■ Provided information:
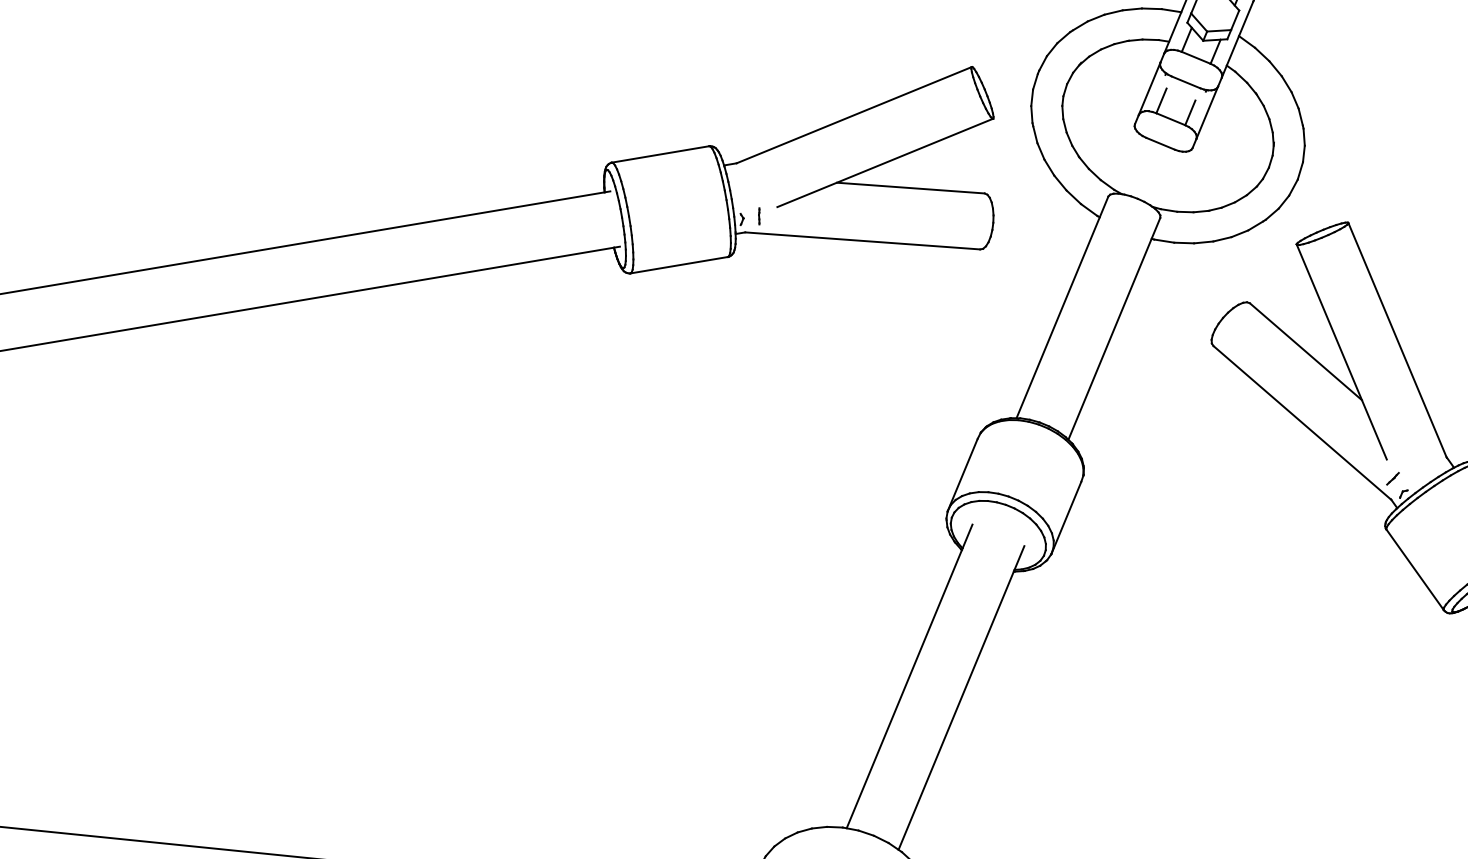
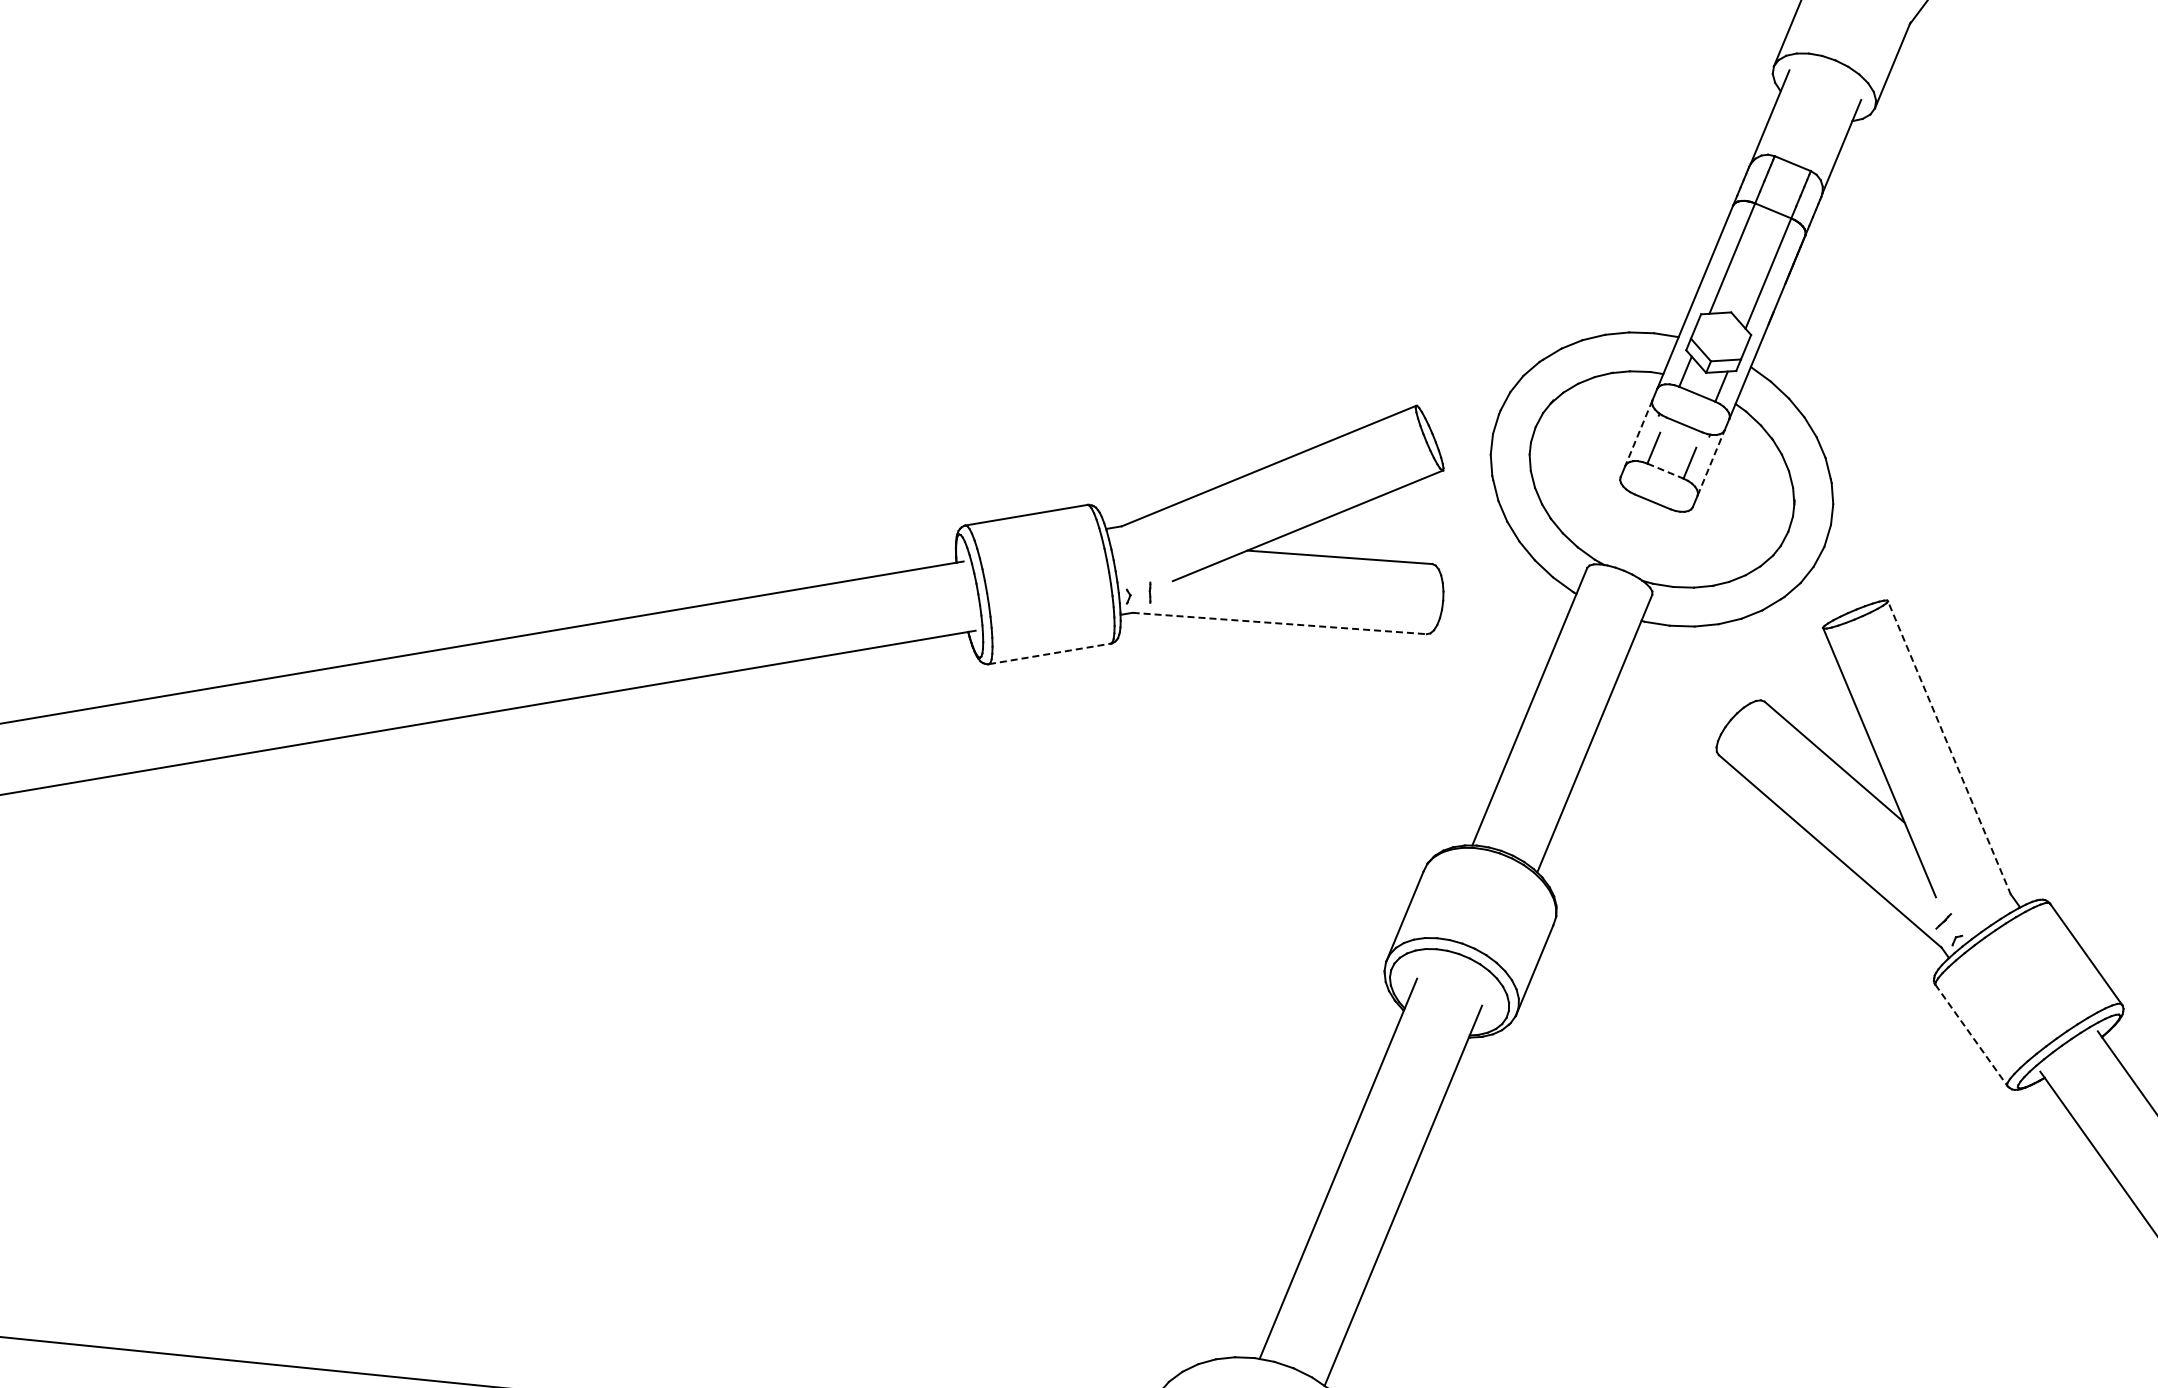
line: (1149, 89) -> (1638, 433), solid -> dashed
line: (1207, 112) -> (1711, 462), solid -> dashed
line: (1170, 119) -> (1665, 471), solid -> dashed
line: (863, 240) -> (1280, 623), solid -> dashed
line: (679, 264) -> (1050, 653), solid -> dashed
line: (1397, 339) -> (1949, 747), solid -> dashed
line: (1415, 569) -> (1971, 1035), solid -> dashed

■ Problem:
Leaving aside the pictures, copy the listing above exactly.

■ Answer to the problem:
line: (1149, 89) -> (1638, 433), solid -> dashed
line: (1207, 112) -> (1711, 462), solid -> dashed
line: (1170, 119) -> (1665, 471), solid -> dashed
line: (863, 240) -> (1280, 623), solid -> dashed
line: (679, 264) -> (1050, 653), solid -> dashed
line: (1397, 339) -> (1949, 747), solid -> dashed
line: (1415, 569) -> (1971, 1035), solid -> dashed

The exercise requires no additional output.